Transcribed page contents
● ● ●
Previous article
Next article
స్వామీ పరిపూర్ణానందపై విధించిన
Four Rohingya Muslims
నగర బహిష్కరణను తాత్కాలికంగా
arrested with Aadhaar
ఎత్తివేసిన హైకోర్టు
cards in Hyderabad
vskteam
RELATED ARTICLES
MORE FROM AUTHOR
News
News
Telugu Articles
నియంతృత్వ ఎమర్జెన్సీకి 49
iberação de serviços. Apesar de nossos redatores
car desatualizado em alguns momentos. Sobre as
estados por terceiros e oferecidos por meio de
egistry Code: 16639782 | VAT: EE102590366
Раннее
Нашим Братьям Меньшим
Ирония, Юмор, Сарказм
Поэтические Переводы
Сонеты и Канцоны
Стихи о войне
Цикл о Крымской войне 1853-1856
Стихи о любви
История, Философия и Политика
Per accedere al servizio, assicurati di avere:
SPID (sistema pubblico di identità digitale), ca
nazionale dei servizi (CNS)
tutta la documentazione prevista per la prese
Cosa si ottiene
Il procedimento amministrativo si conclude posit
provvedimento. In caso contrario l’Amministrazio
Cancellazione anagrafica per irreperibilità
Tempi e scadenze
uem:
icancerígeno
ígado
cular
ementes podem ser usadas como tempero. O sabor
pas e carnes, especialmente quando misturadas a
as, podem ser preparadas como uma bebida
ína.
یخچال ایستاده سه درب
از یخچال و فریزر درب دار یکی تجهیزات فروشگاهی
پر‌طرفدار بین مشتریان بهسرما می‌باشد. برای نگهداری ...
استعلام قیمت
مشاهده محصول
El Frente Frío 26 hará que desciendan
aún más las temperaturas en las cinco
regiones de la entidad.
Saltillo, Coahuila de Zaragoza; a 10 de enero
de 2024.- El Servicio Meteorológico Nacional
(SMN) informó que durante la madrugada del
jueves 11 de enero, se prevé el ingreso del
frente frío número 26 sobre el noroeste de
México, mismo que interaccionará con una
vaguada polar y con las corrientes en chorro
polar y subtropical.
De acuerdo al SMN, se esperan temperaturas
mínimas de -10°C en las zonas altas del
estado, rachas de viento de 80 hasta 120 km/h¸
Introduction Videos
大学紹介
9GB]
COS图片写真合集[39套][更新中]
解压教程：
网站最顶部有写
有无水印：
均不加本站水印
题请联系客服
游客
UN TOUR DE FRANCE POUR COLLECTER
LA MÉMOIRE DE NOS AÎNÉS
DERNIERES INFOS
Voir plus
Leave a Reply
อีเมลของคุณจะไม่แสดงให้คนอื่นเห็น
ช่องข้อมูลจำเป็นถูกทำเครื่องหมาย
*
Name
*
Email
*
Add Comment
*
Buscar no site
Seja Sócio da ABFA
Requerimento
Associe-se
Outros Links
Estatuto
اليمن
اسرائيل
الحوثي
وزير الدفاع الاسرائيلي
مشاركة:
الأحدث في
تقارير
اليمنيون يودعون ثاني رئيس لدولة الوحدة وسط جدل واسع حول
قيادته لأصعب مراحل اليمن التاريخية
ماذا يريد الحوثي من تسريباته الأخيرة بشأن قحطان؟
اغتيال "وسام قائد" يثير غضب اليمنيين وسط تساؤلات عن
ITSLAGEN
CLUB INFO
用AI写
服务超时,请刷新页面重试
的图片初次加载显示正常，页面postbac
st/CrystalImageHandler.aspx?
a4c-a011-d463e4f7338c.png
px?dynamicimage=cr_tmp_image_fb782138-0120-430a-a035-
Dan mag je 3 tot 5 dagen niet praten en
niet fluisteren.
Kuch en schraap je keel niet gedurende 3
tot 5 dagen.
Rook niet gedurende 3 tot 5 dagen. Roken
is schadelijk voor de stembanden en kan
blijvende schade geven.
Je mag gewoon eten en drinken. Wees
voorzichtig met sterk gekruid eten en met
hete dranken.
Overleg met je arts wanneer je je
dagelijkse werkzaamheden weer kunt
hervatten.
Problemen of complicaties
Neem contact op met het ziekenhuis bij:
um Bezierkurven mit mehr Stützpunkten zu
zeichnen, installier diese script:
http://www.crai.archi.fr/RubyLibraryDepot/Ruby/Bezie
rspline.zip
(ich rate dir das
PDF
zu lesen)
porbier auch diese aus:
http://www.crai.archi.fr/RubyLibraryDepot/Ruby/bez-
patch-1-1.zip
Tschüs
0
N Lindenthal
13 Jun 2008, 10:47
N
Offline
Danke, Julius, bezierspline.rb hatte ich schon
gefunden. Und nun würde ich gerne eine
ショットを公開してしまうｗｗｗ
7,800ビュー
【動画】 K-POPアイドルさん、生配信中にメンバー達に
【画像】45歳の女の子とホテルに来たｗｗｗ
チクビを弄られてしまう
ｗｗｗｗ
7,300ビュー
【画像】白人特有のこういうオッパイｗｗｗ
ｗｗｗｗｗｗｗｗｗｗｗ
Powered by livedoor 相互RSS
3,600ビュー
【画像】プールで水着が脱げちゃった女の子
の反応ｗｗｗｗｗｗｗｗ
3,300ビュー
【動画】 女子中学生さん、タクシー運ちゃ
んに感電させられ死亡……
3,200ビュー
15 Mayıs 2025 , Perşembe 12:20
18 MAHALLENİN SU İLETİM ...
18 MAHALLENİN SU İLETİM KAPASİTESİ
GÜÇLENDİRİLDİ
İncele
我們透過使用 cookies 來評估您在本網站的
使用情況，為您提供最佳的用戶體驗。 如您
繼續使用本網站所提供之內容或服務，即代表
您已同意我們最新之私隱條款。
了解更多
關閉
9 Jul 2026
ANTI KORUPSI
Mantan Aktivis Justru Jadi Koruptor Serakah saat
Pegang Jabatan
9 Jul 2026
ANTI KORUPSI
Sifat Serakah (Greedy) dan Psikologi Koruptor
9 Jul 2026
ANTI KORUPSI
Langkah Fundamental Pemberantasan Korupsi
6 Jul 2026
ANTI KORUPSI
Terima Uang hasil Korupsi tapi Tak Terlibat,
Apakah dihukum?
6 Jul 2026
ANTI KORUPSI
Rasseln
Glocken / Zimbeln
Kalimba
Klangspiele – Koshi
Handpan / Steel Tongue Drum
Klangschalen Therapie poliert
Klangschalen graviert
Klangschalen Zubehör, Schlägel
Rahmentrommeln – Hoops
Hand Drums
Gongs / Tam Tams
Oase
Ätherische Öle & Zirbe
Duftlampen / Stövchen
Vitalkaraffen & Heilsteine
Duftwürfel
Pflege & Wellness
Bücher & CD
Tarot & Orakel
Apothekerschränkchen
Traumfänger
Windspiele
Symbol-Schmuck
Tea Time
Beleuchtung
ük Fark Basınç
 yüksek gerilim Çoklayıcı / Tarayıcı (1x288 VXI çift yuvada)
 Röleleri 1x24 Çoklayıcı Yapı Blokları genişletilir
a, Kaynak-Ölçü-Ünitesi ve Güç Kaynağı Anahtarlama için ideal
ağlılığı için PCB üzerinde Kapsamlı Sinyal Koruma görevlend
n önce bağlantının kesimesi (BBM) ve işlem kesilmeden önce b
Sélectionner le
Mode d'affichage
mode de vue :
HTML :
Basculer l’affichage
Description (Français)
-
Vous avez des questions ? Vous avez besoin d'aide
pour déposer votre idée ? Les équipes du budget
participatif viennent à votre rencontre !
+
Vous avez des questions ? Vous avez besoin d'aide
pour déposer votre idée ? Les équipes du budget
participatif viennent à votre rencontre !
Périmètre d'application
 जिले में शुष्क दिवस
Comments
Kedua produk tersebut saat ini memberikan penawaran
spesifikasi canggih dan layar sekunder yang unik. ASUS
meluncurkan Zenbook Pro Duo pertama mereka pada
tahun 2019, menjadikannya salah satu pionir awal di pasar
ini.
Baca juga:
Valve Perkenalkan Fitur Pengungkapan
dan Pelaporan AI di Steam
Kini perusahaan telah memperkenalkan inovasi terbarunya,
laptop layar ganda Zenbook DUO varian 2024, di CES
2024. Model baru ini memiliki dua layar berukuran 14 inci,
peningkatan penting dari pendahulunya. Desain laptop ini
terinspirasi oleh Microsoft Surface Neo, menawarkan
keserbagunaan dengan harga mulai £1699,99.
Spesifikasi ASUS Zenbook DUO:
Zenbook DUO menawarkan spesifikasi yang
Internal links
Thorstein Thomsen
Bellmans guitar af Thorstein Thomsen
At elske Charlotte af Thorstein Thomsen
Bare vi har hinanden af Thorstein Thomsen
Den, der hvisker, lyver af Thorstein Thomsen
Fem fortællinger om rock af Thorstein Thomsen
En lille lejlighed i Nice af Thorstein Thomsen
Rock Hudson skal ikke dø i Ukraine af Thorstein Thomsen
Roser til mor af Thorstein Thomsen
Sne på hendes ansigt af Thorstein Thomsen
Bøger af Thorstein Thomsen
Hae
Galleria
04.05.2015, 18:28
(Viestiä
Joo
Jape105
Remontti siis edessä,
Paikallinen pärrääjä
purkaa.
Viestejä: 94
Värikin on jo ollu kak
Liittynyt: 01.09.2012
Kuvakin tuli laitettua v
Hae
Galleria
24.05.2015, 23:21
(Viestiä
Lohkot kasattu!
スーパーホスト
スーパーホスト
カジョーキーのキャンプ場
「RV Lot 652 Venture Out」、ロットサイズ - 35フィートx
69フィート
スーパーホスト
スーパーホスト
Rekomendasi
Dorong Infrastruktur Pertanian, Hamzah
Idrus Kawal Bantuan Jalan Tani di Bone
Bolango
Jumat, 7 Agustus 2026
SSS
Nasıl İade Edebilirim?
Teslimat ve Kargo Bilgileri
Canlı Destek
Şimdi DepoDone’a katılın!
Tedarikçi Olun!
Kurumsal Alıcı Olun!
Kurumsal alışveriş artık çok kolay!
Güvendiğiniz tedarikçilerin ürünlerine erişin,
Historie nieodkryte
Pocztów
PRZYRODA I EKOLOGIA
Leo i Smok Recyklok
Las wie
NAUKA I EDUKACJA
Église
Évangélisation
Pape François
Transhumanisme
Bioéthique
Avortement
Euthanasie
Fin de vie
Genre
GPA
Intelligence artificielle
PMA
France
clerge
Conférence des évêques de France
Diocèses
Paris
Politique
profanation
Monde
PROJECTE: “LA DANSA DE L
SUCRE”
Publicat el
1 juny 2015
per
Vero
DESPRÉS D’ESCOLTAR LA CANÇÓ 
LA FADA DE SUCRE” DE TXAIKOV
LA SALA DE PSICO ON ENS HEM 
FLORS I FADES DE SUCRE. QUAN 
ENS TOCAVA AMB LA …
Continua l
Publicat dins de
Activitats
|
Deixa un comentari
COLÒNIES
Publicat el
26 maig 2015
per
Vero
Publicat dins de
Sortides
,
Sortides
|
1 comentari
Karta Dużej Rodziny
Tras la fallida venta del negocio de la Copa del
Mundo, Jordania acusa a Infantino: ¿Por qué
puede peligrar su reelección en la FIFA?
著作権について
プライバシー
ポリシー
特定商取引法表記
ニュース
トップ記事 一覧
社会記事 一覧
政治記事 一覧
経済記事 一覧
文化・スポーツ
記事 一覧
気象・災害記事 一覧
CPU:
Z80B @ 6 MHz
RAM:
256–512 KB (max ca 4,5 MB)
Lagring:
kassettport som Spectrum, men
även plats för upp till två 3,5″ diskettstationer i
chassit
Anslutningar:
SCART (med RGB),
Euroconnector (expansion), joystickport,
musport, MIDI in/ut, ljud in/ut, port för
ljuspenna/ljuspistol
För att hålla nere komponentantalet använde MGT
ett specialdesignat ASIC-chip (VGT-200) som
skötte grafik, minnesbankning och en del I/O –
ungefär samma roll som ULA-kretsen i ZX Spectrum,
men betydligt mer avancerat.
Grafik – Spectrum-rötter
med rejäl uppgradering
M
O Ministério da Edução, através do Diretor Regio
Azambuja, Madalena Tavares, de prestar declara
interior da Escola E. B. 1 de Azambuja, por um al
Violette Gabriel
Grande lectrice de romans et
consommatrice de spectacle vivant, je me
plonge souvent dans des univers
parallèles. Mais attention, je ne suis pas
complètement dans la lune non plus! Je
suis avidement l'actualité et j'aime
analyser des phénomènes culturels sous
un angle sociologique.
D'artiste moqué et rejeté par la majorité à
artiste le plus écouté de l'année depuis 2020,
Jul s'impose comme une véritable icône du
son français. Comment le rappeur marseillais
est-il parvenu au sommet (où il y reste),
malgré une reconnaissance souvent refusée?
● ● ●
Write out the transcribed page contents from the first line down to the line containing "SPID (sistema pubblico", copying each line as it appears.

Output of the exercise:
Previous article
Next article
స్వామీ పరిపూర్ణానందపై విధించిన
Four Rohingya Muslims
నగర బహిష్కరణను తాత్కాలికంగా
arrested with Aadhaar
ఎత్తివేసిన హైకోర్టు
cards in Hyderabad
vskteam
RELATED ARTICLES
MORE FROM AUTHOR
News
News
Telugu Articles
నియంతృత్వ ఎమర్జెన్సీకి 49
iberação de serviços. Apesar de nossos redatores
car desatualizado em alguns momentos. Sobre as
estados por terceiros e oferecidos por meio de
egistry Code: 16639782 | VAT: EE102590366
Раннее
Нашим Братьям Меньшим
Ирония, Юмор, Сарказм
Поэтические Переводы
Сонеты и Канцоны
Стихи о войне
Цикл о Крымской войне 1853-1856
Стихи о любви
История, Философия и Политика
Per accedere al servizio, assicurati di avere:
SPID (sistema pubblico di identità digitale), ca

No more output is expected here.